Getting Tinnitus Relief Using Tinnitus Sound Therapy | Best Tinnitus Treatment?

Synapse XT is designed to assist the body produce more oxygenated blood, which assists the brain and auditory system function effectively. Synapse XT is a source of L-Tyrosine that aids in maintaining a healthy amount of dopamine, a substance that plays a major part in the communication between the auditory and brain system.

The cranberry and pomegranate extracts help to increase the level of antioxidants found in the body, which has been proven to decrease inflammation and increase the chance of ear infections. The ginkgo biloba and vitamin C work in tandem to improve the flow of oxygen throughout the body. This can aid in restoring hearing in situations when hearing loss has occurred.

To determine whether Synapse XT can actually provide relief from the symptoms caused by tinnitus the company conducted a trial of its own. Based on the findings of the study, which is published in Neurology, the dietary supplement proved effective in reducing the severity of tinnitus symptoms in people who had been taking it for three months.

Synapse XT is also designed to contain zinc, magnesium, and L-glutamine. These ingredients have been shown to help reduce hearing loss and hearing loss.

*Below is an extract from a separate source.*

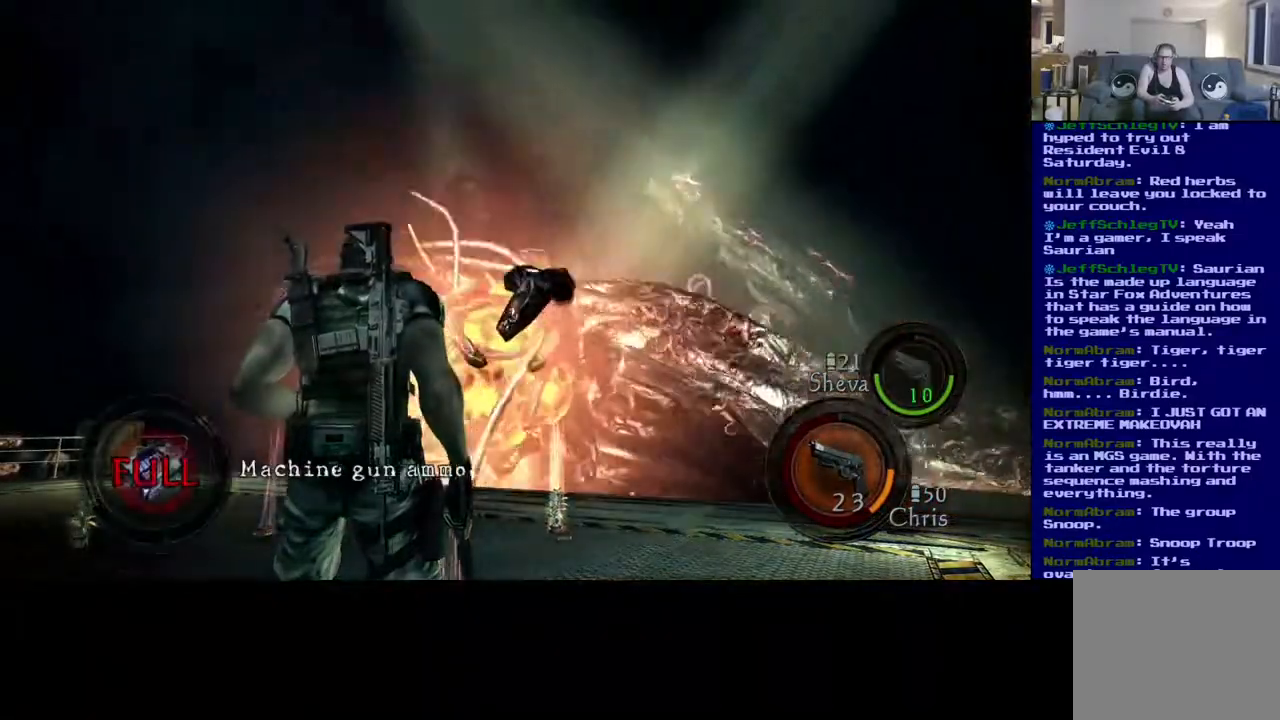
{"buttons": [], "left_stick": "up-left", "right_stick": "left", "events": [[250, "right_stick", "left"], [350, "left_stick", "up-left"]]}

So How Does The Tinnitus Retraining Therapy Actually Help You Do That

It focuses on both the conscious and subconscious minds. There are plenty of noises that go on around you that you do not consciously hear, because your subconscious mind filters them out.

For example, do you stop and take notice every time your air conditioner kicks on, every time your refrigerator motor starts running, or every time a car drives by your window?

Why not?

Because your subconscious mind does not see those noises as a threat. They are simply the sounds of life, and your subconscious mind knows they wont hurt you. As a result, there is no need to alert your conscious mind to them.

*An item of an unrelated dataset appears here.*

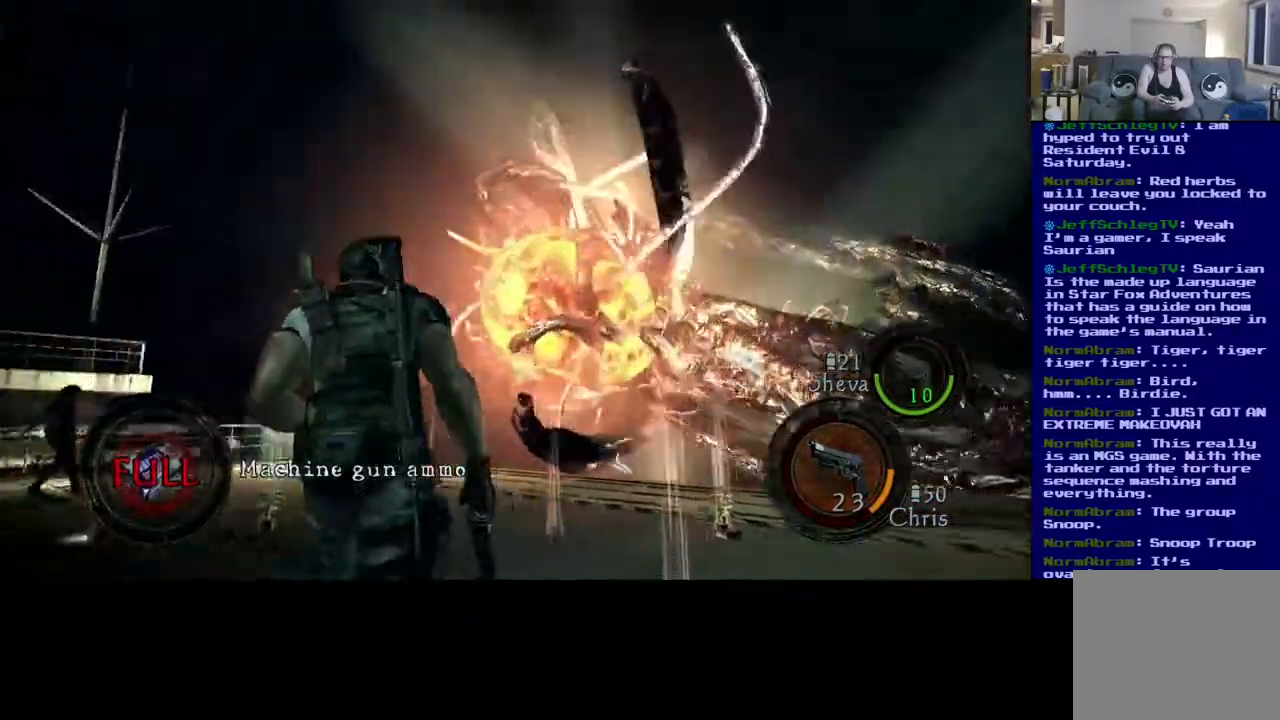
{"buttons": ["L3"], "left_stick": "up", "right_stick": "down-right", "events": [[183, "left_stick", "up"], [283, "L3", "down"], [317, "right_stick", "down-left"], [500, "right_stick", "down-right"]]}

Update Binaural Resonance Training

The Tinnitus Retrain System now includes a comprehensive course incorporating Binaural Tones to treat tinnitus!

This binaural beats therapy course called Binaural Resonance Training is an invaluable and excellent addition to this already great program.

This sound therapy for tinnitus, explains via images and text the whole concept of a third tone and the influence this has with regard to what we hear.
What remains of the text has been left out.